- Information provided
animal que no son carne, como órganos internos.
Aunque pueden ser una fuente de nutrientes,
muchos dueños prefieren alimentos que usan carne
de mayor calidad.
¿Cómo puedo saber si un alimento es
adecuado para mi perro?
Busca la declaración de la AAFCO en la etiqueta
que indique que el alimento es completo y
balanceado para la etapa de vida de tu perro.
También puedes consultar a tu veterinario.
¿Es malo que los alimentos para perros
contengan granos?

- Job
Write out the data above again, putting "envase" in place of "etiqueta" and keeping every other word the same.

- Answer box
animal que no son carne, como órganos internos.
Aunque pueden ser una fuente de nutrientes,
muchos dueños prefieren alimentos que usan carne
de mayor calidad.
¿Cómo puedo saber si un alimento es
adecuado para mi perro?
Busca la declaración de la AAFCO en la envase
que indique que el alimento es completo y
balanceado para la etapa de vida de tu perro.
También puedes consultar a tu veterinario.
¿Es malo que los alimentos para perros
contengan granos?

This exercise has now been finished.